### PROBLEM DETAILS
Using the listing below, print exactly everything from the line with "index pip: (200, 136)" down to the line with "pinky tip: (264, 206)", both included, and nothing more.

[LISTED RECORDS — start]

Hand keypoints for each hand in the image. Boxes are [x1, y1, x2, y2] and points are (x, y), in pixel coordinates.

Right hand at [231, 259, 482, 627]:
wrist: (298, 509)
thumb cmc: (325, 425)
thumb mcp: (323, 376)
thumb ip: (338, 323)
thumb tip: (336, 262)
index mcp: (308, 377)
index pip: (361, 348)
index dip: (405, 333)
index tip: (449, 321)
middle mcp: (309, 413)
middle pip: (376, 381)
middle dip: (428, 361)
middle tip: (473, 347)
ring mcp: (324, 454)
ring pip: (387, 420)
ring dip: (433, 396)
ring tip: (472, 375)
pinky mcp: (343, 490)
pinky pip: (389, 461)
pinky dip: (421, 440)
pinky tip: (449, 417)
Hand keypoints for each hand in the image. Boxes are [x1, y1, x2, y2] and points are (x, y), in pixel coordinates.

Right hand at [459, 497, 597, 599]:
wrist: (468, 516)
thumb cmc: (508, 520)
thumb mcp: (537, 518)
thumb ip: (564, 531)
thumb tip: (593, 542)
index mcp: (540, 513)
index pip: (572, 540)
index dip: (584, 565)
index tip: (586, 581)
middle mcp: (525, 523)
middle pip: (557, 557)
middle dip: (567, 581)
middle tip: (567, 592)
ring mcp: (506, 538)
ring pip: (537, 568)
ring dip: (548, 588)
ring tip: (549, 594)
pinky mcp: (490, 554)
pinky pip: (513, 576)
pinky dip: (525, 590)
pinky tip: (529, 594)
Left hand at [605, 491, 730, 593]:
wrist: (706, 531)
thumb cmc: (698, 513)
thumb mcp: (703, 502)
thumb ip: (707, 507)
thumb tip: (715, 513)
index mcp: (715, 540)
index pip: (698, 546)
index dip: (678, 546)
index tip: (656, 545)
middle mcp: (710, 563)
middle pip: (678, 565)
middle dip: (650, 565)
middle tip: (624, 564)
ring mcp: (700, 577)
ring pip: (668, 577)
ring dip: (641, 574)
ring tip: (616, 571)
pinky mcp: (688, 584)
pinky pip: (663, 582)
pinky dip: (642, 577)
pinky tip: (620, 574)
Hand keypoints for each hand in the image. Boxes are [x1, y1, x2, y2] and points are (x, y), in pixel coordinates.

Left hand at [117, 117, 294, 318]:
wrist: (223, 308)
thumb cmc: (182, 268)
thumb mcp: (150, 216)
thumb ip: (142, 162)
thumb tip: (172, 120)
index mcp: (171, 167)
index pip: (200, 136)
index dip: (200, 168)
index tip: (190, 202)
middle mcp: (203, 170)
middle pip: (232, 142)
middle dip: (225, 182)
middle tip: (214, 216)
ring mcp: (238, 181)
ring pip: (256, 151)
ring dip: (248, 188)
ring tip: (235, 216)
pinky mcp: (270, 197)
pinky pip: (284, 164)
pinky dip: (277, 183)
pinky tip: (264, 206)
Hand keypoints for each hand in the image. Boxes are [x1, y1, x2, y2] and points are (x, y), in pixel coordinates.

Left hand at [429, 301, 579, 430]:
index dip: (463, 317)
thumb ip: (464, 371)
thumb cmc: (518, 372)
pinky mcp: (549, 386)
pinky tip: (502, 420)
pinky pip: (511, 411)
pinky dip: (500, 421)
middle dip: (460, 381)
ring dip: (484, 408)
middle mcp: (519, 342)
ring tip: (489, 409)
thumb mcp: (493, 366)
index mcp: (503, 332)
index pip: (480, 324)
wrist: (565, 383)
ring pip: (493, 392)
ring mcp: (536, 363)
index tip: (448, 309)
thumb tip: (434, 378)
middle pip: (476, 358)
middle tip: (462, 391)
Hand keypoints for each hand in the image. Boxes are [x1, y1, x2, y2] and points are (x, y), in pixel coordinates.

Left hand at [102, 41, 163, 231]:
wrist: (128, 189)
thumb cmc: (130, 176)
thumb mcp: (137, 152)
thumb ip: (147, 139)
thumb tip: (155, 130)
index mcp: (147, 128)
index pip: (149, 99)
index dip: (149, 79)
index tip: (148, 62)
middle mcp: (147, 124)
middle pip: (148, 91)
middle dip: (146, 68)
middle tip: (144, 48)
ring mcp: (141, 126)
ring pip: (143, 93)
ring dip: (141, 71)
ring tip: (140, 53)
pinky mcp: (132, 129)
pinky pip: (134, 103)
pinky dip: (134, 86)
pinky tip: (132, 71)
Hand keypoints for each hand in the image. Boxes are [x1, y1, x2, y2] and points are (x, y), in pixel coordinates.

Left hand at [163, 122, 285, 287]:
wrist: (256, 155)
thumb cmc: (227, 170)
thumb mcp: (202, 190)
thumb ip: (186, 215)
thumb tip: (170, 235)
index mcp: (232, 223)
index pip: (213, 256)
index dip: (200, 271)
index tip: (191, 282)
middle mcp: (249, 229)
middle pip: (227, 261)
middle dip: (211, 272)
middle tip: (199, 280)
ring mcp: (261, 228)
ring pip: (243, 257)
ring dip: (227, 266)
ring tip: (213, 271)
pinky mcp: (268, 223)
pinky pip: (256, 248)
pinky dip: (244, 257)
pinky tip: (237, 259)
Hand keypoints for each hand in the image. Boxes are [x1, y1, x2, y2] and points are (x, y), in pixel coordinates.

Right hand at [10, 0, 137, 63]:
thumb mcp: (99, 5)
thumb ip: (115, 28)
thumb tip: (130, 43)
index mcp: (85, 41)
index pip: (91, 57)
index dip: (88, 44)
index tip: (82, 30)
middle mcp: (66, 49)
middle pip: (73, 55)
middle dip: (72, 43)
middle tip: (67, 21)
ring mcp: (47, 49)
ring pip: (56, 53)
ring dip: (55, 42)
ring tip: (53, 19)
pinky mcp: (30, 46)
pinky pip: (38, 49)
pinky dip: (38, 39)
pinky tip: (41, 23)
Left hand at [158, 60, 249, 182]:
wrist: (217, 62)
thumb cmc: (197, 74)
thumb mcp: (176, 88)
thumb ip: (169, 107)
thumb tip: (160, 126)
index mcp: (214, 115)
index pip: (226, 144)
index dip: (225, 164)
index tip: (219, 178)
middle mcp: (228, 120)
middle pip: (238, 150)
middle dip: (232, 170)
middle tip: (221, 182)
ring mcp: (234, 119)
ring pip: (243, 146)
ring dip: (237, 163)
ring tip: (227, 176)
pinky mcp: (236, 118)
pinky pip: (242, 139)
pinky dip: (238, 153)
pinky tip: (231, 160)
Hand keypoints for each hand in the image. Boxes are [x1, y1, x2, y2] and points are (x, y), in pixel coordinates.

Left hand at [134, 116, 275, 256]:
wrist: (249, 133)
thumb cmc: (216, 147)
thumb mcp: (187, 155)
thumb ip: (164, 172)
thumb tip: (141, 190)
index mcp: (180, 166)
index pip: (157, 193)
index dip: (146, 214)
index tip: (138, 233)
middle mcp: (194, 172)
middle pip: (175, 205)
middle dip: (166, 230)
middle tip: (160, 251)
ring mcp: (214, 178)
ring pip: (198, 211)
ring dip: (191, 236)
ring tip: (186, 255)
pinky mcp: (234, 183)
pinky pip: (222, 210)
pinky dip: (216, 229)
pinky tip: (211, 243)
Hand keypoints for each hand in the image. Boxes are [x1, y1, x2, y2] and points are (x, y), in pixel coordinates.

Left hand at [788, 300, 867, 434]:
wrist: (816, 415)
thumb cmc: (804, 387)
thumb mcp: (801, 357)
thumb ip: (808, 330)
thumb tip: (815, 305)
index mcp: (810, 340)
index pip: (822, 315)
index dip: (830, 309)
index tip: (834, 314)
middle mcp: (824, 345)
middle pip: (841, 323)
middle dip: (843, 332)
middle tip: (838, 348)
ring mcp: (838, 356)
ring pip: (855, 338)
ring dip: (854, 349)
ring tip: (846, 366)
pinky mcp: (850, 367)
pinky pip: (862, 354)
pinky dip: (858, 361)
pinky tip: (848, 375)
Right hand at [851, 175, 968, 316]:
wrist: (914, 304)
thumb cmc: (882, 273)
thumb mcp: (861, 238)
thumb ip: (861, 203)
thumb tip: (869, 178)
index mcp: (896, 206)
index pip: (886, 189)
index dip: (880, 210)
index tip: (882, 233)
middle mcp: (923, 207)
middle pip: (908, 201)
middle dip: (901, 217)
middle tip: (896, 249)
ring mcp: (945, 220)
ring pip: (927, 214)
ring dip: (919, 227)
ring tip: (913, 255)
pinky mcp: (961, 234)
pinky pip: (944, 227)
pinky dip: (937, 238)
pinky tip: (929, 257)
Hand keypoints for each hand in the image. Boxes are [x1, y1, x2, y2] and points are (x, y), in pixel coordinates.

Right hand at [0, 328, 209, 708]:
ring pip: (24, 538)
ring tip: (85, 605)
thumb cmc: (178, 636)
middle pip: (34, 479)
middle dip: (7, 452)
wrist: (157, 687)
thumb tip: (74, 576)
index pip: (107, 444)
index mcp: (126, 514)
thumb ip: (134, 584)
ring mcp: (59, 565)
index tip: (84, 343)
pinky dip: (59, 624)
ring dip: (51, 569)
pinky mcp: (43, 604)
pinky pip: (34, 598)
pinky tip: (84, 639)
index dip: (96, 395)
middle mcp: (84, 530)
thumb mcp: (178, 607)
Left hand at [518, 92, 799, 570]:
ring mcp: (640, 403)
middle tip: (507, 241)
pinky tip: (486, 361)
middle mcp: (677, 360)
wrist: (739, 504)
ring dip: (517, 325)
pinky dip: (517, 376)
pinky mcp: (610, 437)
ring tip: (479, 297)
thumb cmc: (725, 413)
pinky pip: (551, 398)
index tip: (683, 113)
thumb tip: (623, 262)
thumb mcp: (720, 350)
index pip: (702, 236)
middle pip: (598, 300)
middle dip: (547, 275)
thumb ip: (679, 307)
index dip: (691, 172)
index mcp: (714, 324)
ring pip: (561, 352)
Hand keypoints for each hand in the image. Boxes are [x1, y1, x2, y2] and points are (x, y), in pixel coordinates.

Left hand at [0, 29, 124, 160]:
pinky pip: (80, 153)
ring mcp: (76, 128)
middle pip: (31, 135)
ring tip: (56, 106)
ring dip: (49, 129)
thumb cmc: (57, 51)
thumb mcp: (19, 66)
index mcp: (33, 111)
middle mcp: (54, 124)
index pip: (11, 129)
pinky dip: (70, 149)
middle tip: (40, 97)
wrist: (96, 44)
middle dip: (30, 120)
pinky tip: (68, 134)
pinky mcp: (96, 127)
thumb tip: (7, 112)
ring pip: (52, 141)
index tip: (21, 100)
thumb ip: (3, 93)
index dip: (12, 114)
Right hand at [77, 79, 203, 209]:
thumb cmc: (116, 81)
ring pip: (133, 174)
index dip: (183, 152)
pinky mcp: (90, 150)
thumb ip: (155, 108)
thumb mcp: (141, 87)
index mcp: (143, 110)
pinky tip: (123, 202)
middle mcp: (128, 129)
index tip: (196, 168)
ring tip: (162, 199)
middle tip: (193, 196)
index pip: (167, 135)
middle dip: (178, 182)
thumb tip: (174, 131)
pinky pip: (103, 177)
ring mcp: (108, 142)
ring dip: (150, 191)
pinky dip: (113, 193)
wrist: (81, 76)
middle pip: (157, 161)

[LISTED RECORDS — finish]

### FINAL ANSWER
index pip: (200, 136)
index dip: (200, 168)
index tip: (190, 202)
middle mcp: (203, 170)
middle pip: (232, 142)
middle dip: (225, 182)
middle tip: (214, 216)
ring mcp: (238, 181)
ring pip: (256, 151)
ring dip: (248, 188)
ring tip: (235, 216)
pinky mcp: (270, 197)
pinky pip: (284, 164)
pinky dip: (277, 183)
pinky tip: (264, 206)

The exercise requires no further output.